Míralas
cuidadosamente a los ojos, porque no te resultará complicado interpretar las
señales si permaneces alerta. Mírala en el centro de cada ojo, donde
normalmente hay que explorar si uno quiere descubrir los ardides de la magia
negra. Si es una bruja, el cristalino cambiará de color, y verás la inquietante
silueta Baphomet o verás el apocalíptico
fuego profano bailando justo en el centro de ese punto. Te darán escalofríos
por todo el cuerpo. En realidad, las brujas no son tan maléficas. Parecen siniestras.

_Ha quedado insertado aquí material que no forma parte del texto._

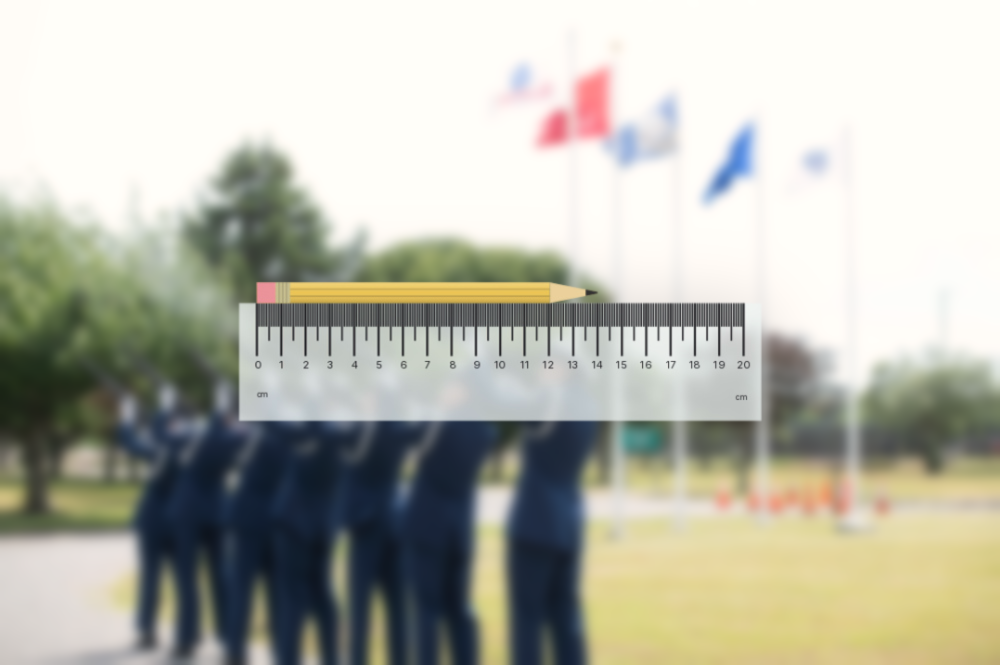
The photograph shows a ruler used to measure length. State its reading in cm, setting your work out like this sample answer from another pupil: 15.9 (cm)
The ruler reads 14 (cm)
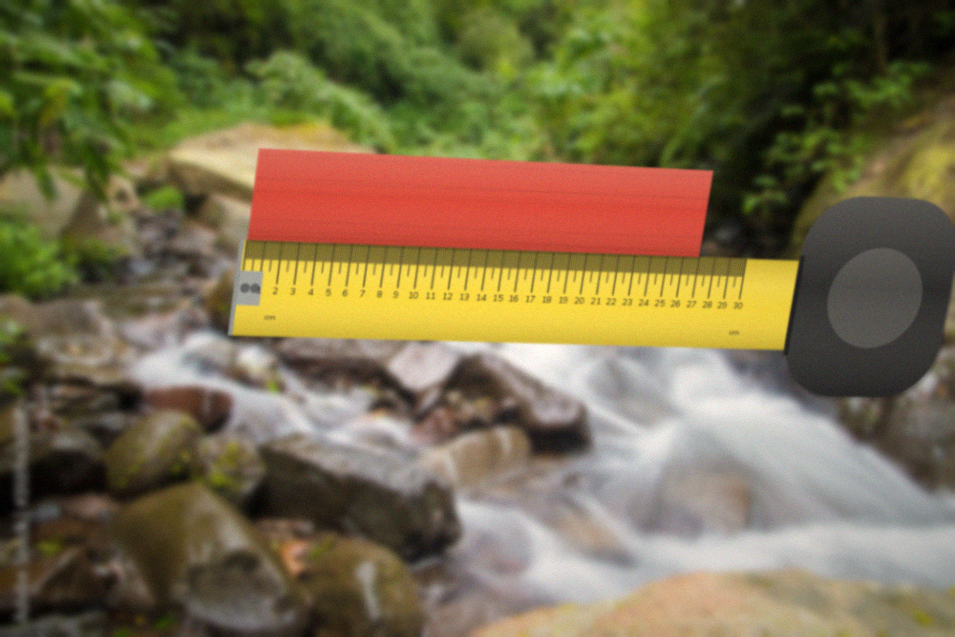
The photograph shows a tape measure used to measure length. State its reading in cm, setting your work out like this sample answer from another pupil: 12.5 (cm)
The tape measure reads 27 (cm)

Hablan como las urracas a finales de invierno. Y pueden actuar como las alimañas
de la noche. Pero, de hecho, son seres completamente diferentes. Son amables,
dicharacheras y buenas compañeras que acatan con rectitud los códigos de su
secreta sociedad. Por eso tienen garras y gruesas pezuñas y ranas colgadas del delantal
y la obligación de mantener en secreto sus poderes mágicos, por todo lo cual
tienen que disimular lo mejor que pueden delante de los hombres y mujeres que
viven aterrorizados por su mala fama y reputación.
Nunca puedes
estar absolutamente seguro de si una mujer es usufructuaria de una escoba
voladora sólo con mirarla. Pero si lleva guantes, si tiene borceguíes de piel
de lagarto, los ojos fosforescentes, su pelo como la sima del Lago Rojo, y, si,
además, sus dientes parecen la cremallera que cerraba los pliegues del uniforme
de campaña del ejército de los Hunos, si tiene todas esas cosas, entonces, estas
delante de una de las auténticas hijas de la nigromancia.